To develop the model, the researchers took skin cells from Stargardt patients, converted them to stem cells, and then coaxed the stem cells to differentiate into RPE cells. Examining the patient-derived RPE, researchers detected ABCA4 protein on the RPE cell membrane. They explored the function of ABCA4 in RPE development by using the gene editing technology CRISPR/Cas9 to generate patient-derived RPE lacking ABCA4, called an ABCA4 knockout. They found that loss of ABCA4 did not affect maturation of the patient-derived RPE.
However, when the RPE lacking ABCA4 were exposed to normal (wild type) photoreceptor outer segments, the RPE cells accumulated intracellular lipids deposits.
Further tests of the ABCA4 knockouts showed evidence of defective RPE lipid metabolism and an impaired ability to digest photoreceptor outer segments, leading to lipid deposits in RPE cells.

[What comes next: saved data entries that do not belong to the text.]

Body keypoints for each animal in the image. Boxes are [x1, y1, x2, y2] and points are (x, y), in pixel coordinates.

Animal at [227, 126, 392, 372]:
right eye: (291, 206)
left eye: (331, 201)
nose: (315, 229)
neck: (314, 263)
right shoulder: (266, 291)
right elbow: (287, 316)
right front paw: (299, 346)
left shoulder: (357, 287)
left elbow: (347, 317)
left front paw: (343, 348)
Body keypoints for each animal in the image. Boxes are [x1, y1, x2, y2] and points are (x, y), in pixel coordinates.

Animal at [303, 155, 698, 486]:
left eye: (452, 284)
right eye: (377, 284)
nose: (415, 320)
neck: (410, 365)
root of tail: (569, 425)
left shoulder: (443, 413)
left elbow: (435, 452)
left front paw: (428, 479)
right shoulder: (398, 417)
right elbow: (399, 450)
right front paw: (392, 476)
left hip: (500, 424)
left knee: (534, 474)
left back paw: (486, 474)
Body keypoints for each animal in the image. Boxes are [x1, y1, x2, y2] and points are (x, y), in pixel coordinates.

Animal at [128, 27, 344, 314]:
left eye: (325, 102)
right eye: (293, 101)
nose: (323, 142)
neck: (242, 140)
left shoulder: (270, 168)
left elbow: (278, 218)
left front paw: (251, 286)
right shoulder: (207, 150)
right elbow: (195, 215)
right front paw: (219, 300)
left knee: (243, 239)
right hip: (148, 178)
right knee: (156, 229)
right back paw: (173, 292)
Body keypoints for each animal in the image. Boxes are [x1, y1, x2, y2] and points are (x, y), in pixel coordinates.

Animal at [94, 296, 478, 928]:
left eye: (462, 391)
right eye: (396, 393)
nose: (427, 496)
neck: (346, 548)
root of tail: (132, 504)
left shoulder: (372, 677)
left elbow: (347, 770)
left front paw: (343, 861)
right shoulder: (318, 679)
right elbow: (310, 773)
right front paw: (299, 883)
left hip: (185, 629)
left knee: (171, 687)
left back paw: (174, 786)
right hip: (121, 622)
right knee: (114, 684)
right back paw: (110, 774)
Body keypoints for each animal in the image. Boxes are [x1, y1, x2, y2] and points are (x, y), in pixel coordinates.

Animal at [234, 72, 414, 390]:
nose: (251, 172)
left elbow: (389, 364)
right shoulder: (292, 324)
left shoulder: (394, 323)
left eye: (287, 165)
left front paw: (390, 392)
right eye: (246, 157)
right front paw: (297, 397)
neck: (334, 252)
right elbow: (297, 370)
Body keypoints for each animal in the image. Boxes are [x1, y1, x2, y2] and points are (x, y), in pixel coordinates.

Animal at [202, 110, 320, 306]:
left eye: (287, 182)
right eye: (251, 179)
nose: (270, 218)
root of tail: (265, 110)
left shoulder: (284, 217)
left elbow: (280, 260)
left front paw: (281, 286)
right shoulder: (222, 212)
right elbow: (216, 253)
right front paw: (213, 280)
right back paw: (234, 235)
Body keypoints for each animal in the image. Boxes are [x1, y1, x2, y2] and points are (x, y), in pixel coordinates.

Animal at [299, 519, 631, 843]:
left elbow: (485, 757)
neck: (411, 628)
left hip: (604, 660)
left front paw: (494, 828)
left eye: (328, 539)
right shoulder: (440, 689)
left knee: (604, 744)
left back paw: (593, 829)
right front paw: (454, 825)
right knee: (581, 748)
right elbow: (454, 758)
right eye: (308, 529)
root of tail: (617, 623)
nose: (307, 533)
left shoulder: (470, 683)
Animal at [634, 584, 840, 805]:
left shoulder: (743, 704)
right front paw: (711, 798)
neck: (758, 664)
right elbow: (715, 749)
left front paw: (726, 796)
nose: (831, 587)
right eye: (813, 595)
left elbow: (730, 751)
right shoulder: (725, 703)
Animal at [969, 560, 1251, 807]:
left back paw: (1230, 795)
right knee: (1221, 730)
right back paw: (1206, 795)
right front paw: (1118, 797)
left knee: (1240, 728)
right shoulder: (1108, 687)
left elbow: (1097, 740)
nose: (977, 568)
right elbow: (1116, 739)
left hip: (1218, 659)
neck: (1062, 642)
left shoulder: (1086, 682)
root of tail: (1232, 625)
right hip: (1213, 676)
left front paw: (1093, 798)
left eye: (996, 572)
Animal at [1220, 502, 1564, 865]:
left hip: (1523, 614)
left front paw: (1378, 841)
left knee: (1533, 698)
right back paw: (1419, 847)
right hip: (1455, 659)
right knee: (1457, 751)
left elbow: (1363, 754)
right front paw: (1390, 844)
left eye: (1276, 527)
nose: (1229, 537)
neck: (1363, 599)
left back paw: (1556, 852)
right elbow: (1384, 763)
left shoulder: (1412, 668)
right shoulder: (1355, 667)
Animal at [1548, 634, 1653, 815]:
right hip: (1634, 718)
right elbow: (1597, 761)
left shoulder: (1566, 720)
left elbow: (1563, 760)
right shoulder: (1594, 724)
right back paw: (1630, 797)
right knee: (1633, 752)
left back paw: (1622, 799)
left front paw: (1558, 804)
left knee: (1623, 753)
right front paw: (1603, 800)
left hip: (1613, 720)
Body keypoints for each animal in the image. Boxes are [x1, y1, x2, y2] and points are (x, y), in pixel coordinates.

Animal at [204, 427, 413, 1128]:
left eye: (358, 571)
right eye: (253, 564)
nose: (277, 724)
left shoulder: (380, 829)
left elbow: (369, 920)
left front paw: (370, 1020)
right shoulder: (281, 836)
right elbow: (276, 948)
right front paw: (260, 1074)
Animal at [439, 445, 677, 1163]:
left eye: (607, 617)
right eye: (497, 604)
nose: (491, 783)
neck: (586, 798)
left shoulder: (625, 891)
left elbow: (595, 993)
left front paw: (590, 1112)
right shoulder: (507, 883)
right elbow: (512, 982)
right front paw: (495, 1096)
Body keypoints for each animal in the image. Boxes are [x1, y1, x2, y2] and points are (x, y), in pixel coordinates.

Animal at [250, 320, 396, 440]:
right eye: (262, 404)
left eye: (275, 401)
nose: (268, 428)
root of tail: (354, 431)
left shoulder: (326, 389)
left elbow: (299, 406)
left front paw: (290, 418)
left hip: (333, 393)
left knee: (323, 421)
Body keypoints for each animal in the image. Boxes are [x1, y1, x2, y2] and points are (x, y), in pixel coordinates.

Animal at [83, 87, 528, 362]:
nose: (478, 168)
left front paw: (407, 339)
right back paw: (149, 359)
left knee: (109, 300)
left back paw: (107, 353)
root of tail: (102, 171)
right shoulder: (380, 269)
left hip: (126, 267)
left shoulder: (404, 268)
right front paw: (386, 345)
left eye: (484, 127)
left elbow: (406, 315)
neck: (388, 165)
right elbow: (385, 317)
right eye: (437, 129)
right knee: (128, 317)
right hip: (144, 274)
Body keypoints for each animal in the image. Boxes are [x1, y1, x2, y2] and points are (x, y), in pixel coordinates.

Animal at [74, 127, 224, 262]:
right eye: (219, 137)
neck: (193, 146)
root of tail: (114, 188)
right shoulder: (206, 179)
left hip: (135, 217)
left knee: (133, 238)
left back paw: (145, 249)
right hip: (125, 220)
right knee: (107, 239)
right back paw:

This is the first report where loss of ABCA4 function in human RPE has been associated with intracellular lipid deposits in those cells, without exposure to ABCA4 mutant photoreceptor outer segments. Over time, these lipid deposits may contribute to RPE atrophy, leading to photoreceptor degeneration.
“Our report provides guidance for a gene therapy approach to target RPE,” said the study’s lead investigator, Kapil Bharti, Ph.D., senior investigator of the NEI Ocular and Stem Cell Translational Research Section. “Our data suggests that in addition to correcting ABCA4 loss of function in photoreceptors, gene therapies need to also target RPE cells.”